A second group of two hundred settlers came to the Massachusetts Bay colony in May 1629, with Puritan merchants as their leaders. This migration occurred shortly after Charles I decided to curb the Puritans in politics and religion. The conjunction of economic depression in the woolen industry, in which many Puritans were employed, and the revocation by the king of many patronage posts held by the Puritans, made their economic plight desperate. "All other Churches of Europe are brought to desolation," John Winthrop mourned, "and our sins for which the Lord begins already to frown upon us and to cut us short, do threaten evil time to be coming upon us." From this despair came the decision to launch a great migration that would carry the Puritans into the wilderness to found a land where God's word would rule. The New World was to become the haven and the abode of God's chosen.

Unlike the poverty-stricken enterprise of the Pilgrims, this mission attracted the attention of a number of wealthy Puritans. John Winthrop proved to be the chief agitator for the project. He was joined by John Cotton, Fellow of Emmanuel College, Cambridge, and Thomas Dudley, a member of the landed gentry. Soon, twelve prominent Puritans pledged to move themselves and their families to New England on March 1, 1630, if they were able to take with them a charter authorizing a colony in the New World. The Puritans shrewdly took advantage of the fact that the charter for Massachusetts Bay contained no provision requiring the charter document itself to be kept in England, nor requiring that the chartering company maintain its headquarters there. In August 1629, after secret negotiations, the Massachusetts Bay Company was sold to a group of Puritan stockholders. The subsequent election of Winthrop as governor and Dudley as deputy-governor placed the company under the jurisdiction of the men pledged to migrate.

Early in March 1630, Winthrop led the first contingent to the New World. With him he carried the charter that provided the legal basis for the extensive settlement which followed. By the year's end, seventeen vessels had carried some two thousand migrants to the new colony. Although a severe winter caused heavy mortality and some slowing of migration, the inflow of settlers swelled to a flood from 1633 onward. By 1643 some 20,000 people had made the long journey at a total cost of £200,000. No more than a quarter of these were Puritans; but political power was concentrated in the hands of that quarter. The king tried vigorously to assert his authority over the New Englanders; but the undisputable legality of their actions frustrated his efforts at dominance. When civil war erupted between king and Parliament, the Puritans were fortuitously provided with a respite from the king's antagonism, and during the twenty years of conflict in England which followed (164060), the colony at Massachusetts Bay pursued a lively independence.

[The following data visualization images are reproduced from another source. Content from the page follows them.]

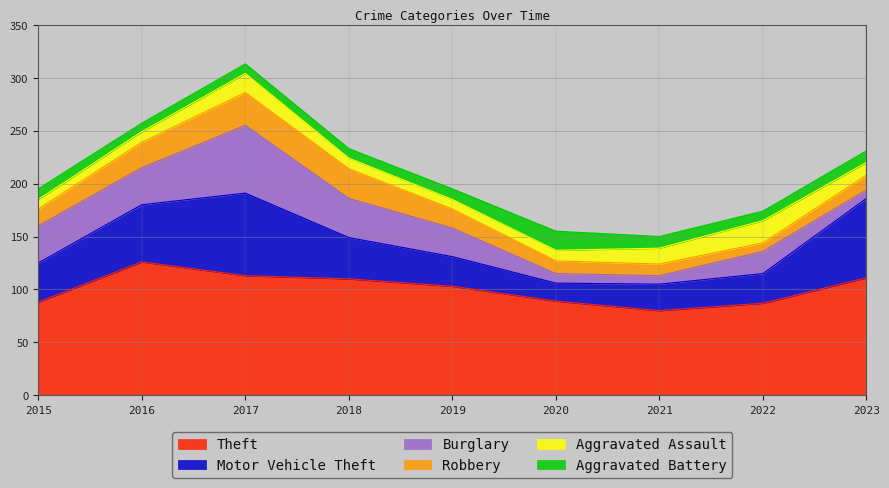

The Aggravated Battery series shows 4 at 2022. True or false?

False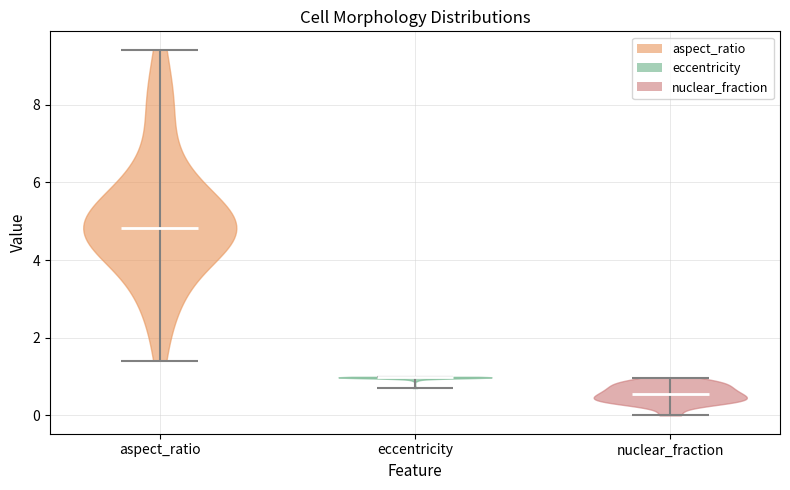

Which violin has the lowest median line?

nuclear_fraction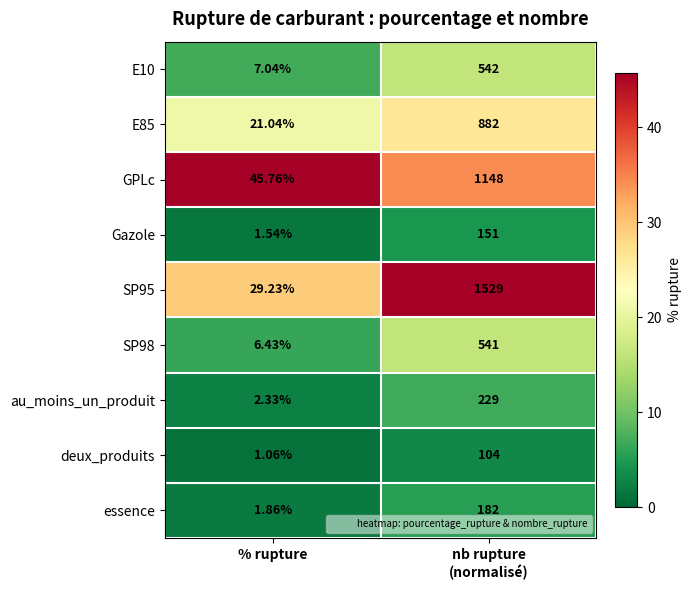

How many data points does each series have?

2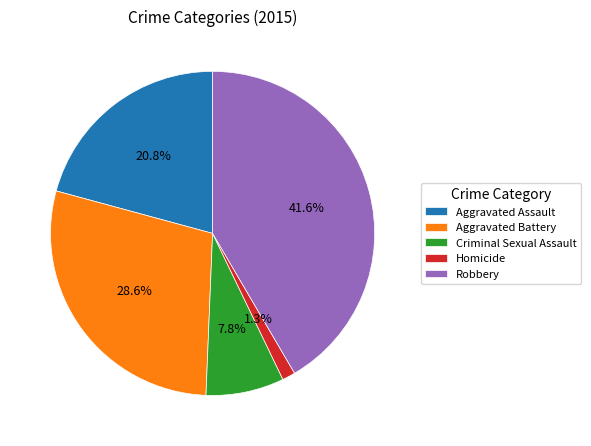

To the nearest percent, what portion does Homicide represent?

1%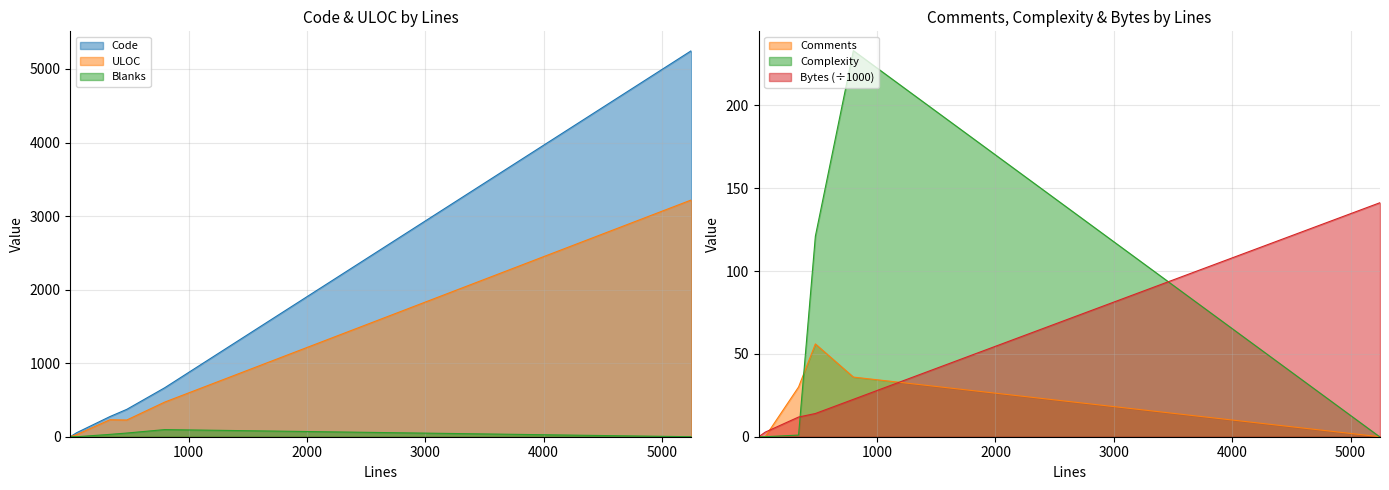

Reading left to right, transcribe all the data shown in this chart.

Code: 1=1.0	3=2.0	54=54.0	336=274.0	478=372.0	799=666.0	5245=5245.0	5249=5249.0
Comments: 1=0.0	3=0.0	54=0.0	336=30.0	478=56.0	799=36.0	5245=0.0	5249=0.0
Blanks: 1=0.0	3=1.0	54=0.0	336=32.0	478=50.0	799=97.0	5245=0.0	5249=0.0
Complexity: 1=0.0	3=0.0	54=0.0	336=1.0	478=121.0	799=233.0	5245=0.0	5249=0.0
ULOC: 1=2.0	3=3.0	54=28.0	336=231.0	478=227.0	799=471.0	5245=3217.0	5249=3218.0
Bytes_scaled: 1=0.1	3=0.2	54=2.8	336=11.9	478=14.0	799=22.6	5245=141.1	5249=141.2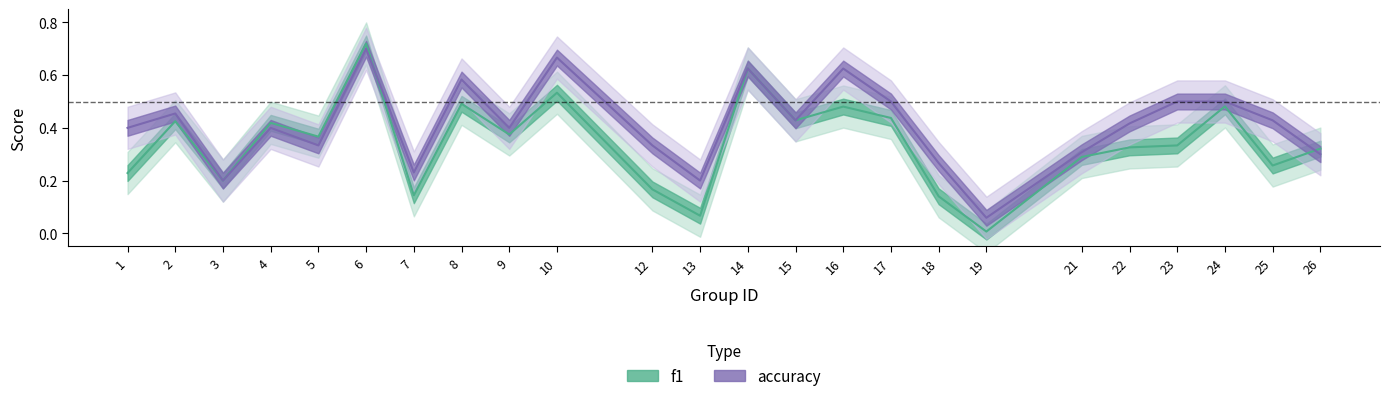

What is the average value of the accuracy series?

0.4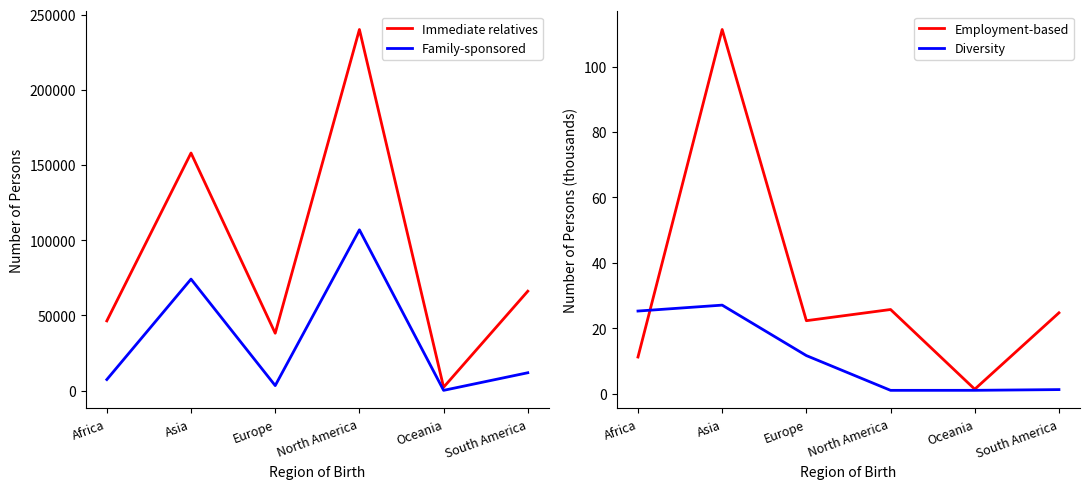

List the series in order of their peak value, highest first.

Immediate relatives, Family-sponsored, Employment-based, Diversity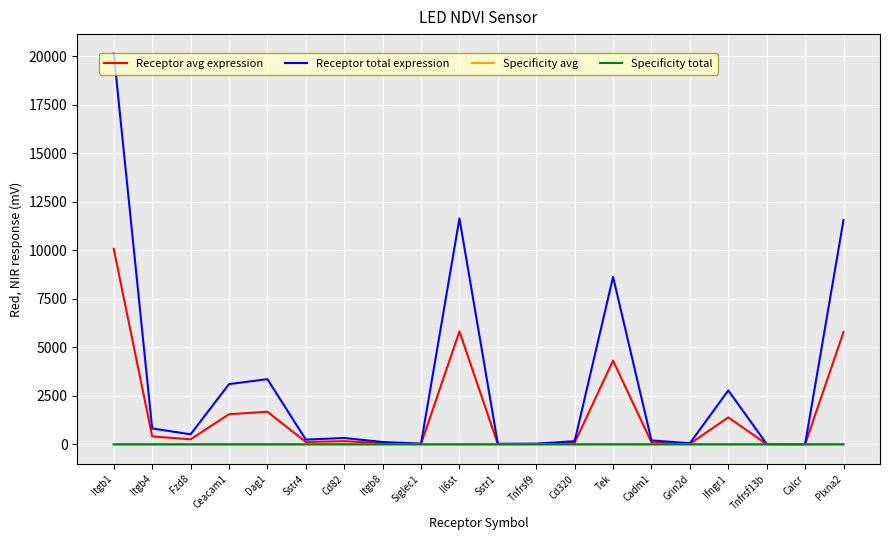

What is the total value across all series at Itgb8?

181.3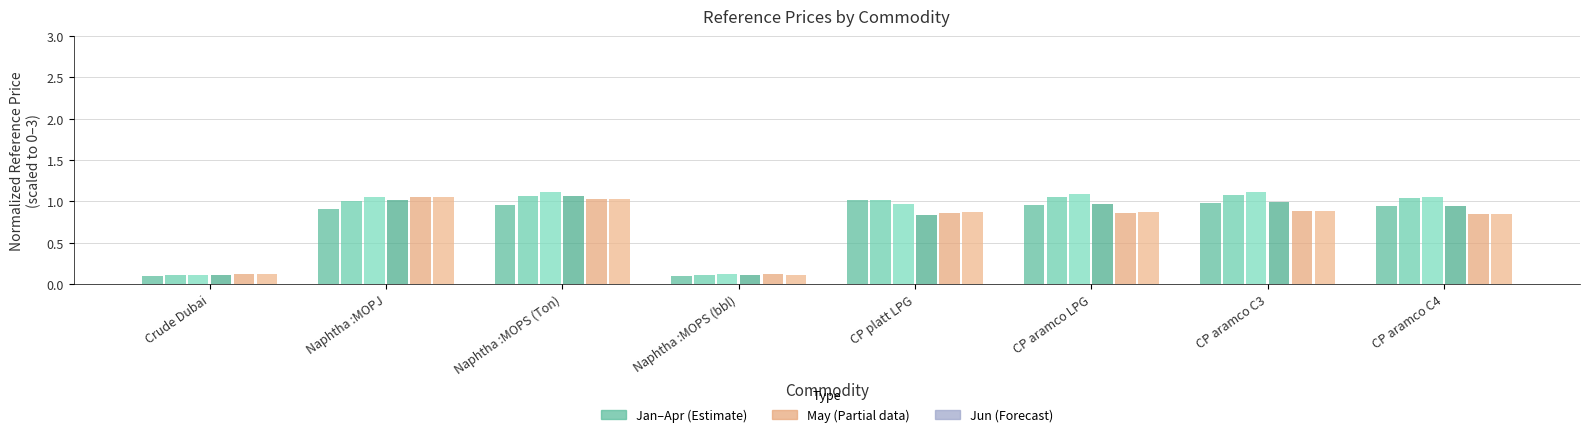

Reading left to right, extract all data points from this chart.

Jan: Crude Dubai=0.1	Naphtha :MOPJ=0.9	Naphtha :MOPS (Ton)=1.0	Naphtha :MOPS (bbl)=0.1	CP platt LPG=1.0	CP aramco LPG=1.0	CP aramco C3=1.0	CP aramco C4=0.9
Feb: Crude Dubai=0.1	Naphtha :MOPJ=1.0	Naphtha :MOPS (Ton)=1.1	Naphtha :MOPS (bbl)=0.1	CP platt LPG=1.0	CP aramco LPG=1.1	CP aramco C3=1.1	CP aramco C4=1.0
Mar: Crude Dubai=0.1	Naphtha :MOPJ=1.1	Naphtha :MOPS (Ton)=1.1	Naphtha :MOPS (bbl)=0.1	CP platt LPG=1.0	CP aramco LPG=1.1	CP aramco C3=1.1	CP aramco C4=1.1
Apr: Crude Dubai=0.1	Naphtha :MOPJ=1.0	Naphtha :MOPS (Ton)=1.1	Naphtha :MOPS (bbl)=0.1	CP platt LPG=0.8	CP aramco LPG=1.0	CP aramco C3=1.0	CP aramco C4=0.9
May: Crude Dubai=0.1	Naphtha :MOPJ=1.1	Naphtha :MOPS (Ton)=1.0	Naphtha :MOPS (bbl)=0.1	CP platt LPG=0.9	CP aramco LPG=0.9	CP aramco C3=0.9	CP aramco C4=0.8
Jun: Crude Dubai=0.1	Naphtha :MOPJ=1.1	Naphtha :MOPS (Ton)=1.0	Naphtha :MOPS (bbl)=0.1	CP platt LPG=0.9	CP aramco LPG=0.9	CP aramco C3=0.9	CP aramco C4=0.9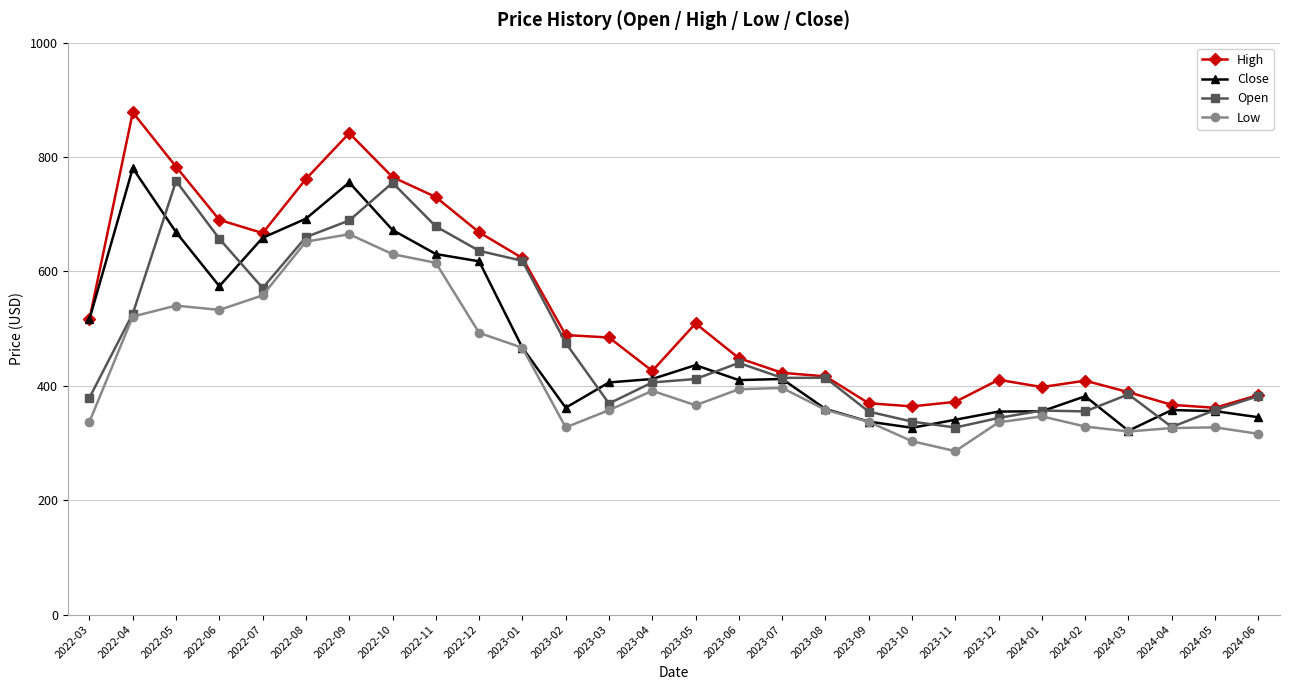

What is the average value of the Open series?

478.1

Under pressure from the colonists, Winthrop and his fellows permitted the development of a qualified representative government. In May 1631, the General Court at Boston opened the franchise to church members, thereby restricting political power to Puritans. These voters were permitted to choose, for lifetime terms, assistants, in whom the executive powers were invested, thereby explicitly contradicting the original charter's requirement for annual elections. The assistants were drawn from the General Court and the governor, in turn, was drawn from and elected by the assistants. The critical power to make and enforce laws was vested in the governor and this group.

The creation of agricultural villages strengthened oligarchical control. In such communities the local minister supervised the inhabitants - and their town meetings. Although care was taken to grant each new settlement considerable autonomy, migrations into the interior were strictly supervised. Moreover, since only the freemen were given the power to vote, Puritanism was able to dominate both church and state during the seventeenth century. But though the Puritan oligarchy was able to protect itself well from serious infringements upon its power by those within the colony, it was to prove less successful in forestalling indefinitely the intervention and interference of the Crown.